— PASSAGE TO READ —
Mailing List Archives
Authenticated access
|
|
|
[Date Prev][Date Next][Thread Prev][Thread Next][Date Index][Thread Index]
Re: [HTCondor-users] Access to renamed DAG node names
- Date: Mon, 12 Jan 2015 11:50:52 +0000
- From: Brian Candler <b.candler@xxxxxxxxx>
- Subject: Re: [HTCondor-users] Access to renamed DAG node names
Here's a rough idea of how I'm attempting to compose DAGs.
I want to write two similar dags using the same code; the output from
one dag is used as the input to another; and the two dags are spliced
into a parent dag.
Now, I tried doing this using a separate subdirectory for each dag, and
using "SPLICE .... DIR=<directory>". However it doesn't do what I
expected. Every submit file, every job output/error file still has to be
explictly given relative to the top-level directory.
Could this perhaps be a bug? I'm using condor 8.2.4-281588
A script to demonstrate:
---- 8< ----
#!/bin/bash
write_dag() {
cat <<EOS >"foo.dag"
JOB A $2/foo.sub
VARS A job="A" input="$1" arg1="aaa" arg2="AAA" prefix="$2/"
JOB B $2/foo.sub
VARS B job="B" input="$2/A.out" arg1="bbb" arg2="BBB" prefix="$2/"
SCRIPT POST B $2/deliver.sh $2/B.out
EOS
cat <<EOS >"foo.sub"
universe = vanilla
executable = $2/foo.sh
arguments = "'\$(arg1)' '\$(arg2)'"
output = \$(prefix)\$(job).out
error = \$(prefix)\$(job).err
queue
EOS
cat <<'EOS' >"foo.sh"
#!/bin/sh
echo $1
cat
echo $2
EOS
chmod +x foo.sh
cat <<'EOS' >"deliver.sh"

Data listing
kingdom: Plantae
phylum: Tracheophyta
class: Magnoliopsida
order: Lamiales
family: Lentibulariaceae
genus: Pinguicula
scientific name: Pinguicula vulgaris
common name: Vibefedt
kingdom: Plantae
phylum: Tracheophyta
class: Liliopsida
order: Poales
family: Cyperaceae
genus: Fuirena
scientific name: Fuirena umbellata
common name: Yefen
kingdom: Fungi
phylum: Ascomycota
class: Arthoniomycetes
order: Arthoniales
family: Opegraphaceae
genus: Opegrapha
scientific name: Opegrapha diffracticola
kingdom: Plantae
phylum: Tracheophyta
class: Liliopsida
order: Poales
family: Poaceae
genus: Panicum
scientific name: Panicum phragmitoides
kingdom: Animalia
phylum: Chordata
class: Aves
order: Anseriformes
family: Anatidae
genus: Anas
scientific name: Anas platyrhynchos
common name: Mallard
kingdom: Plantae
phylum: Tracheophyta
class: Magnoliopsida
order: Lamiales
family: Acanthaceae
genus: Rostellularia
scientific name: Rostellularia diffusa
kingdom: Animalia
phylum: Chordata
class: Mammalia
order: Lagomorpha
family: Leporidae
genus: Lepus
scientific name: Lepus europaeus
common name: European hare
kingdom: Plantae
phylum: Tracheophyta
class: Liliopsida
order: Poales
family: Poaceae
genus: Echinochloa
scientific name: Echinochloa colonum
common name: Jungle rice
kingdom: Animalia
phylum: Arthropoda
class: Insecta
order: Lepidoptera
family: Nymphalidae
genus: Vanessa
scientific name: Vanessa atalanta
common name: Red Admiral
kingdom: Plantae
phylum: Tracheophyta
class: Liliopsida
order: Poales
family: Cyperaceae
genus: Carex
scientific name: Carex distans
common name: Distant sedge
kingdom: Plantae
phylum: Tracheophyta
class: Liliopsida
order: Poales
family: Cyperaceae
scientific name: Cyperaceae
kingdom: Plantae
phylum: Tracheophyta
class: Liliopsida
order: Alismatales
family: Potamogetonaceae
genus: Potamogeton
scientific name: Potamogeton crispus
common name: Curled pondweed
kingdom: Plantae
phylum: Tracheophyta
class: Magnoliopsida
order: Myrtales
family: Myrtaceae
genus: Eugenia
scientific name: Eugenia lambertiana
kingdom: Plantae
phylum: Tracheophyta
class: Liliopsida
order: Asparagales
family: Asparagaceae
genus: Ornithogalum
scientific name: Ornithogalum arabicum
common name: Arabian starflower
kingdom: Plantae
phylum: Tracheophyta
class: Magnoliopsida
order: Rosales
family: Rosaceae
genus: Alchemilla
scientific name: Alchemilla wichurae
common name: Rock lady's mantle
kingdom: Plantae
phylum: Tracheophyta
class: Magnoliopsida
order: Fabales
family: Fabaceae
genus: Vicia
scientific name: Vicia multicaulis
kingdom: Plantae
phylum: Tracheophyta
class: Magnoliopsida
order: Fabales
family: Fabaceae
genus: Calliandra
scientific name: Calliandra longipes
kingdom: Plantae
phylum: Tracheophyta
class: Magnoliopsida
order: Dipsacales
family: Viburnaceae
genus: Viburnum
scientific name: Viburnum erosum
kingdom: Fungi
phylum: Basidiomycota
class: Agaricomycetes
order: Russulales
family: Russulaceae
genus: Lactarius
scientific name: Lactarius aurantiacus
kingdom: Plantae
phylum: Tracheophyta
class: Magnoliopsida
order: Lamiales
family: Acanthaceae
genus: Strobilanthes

— WORK TO BE COMPLETED —
Write what comes next in the mailing-list post about splicing DAGs from subdirectories, starting right after its final line.

— RESPONSE BELOW —
#!/bin/sh
cat "$1" >>/tmp/deliver.out 2>>/tmp/deliver.err
EOS
chmod +x deliver.sh
}
echo "hello world" >data.in
mkdir dag1
( cd dag1; write_dag data.in dag1 )
mkdir dag2
( cd dag2; write_dag dag1/B.out dag2 )
cat <<EOS >dag.dag
SPLICE dag1 dag1/foo.dag DIR=dag1
SPLICE dag2 dag2/foo.dag DIR=dag2
PARENT dag1 CHILD dag2
NODE_STATUS_FILE node.status
JOBSTATE_LOG jobstate.log
EOS
# condor_submit_dag dag.dag
# Final output is in dag2/B.out
---- 8< ----
To try this, cd into an empty directory then run this script, and
"condor_submit_dag dag.dag" to confirm it works.
Note that in the function write_dag(), I have to give an explicit path
to the submit file, and in the submit file I have to give explicit paths
to the executable and the input/output/error files relative to the
parent, not to the directory containing the dag node. It seems that the
SPLICE ... DIR=xxx option is doing nothing.
Any clues gratefully received, because otherwise the separate DIR per
splice would be quite a good approach I think.
Now, the other approach I tried (and which is where this question
originated) was to write everything into a flat directory.
condor_submit_dag takes care of making the dag node names unique in the
form "parentnode+node", but you still have to ensure that every
input/output file has a unique name, so it means passing around a
parameter to do this.
---- 8< ----
#!/bin/bash
write_dag() {
cat <<EOS >"$2.dag"
JOB A foo.sub
VARS A job="A" input="$1" arg1="aaa" arg2="AAA" prefix="$2+"
JOB B foo.sub
VARS B job="B" input="$2+A.out" arg1="bbb" arg2="BBB" prefix="$2+"
SCRIPT POST B deliver.sh $2+B.out
EOS
}
cat <<EOS >foo.sub
universe = vanilla
executable = foo.sh
arguments = "'\$(arg1)' '\$(arg2)'"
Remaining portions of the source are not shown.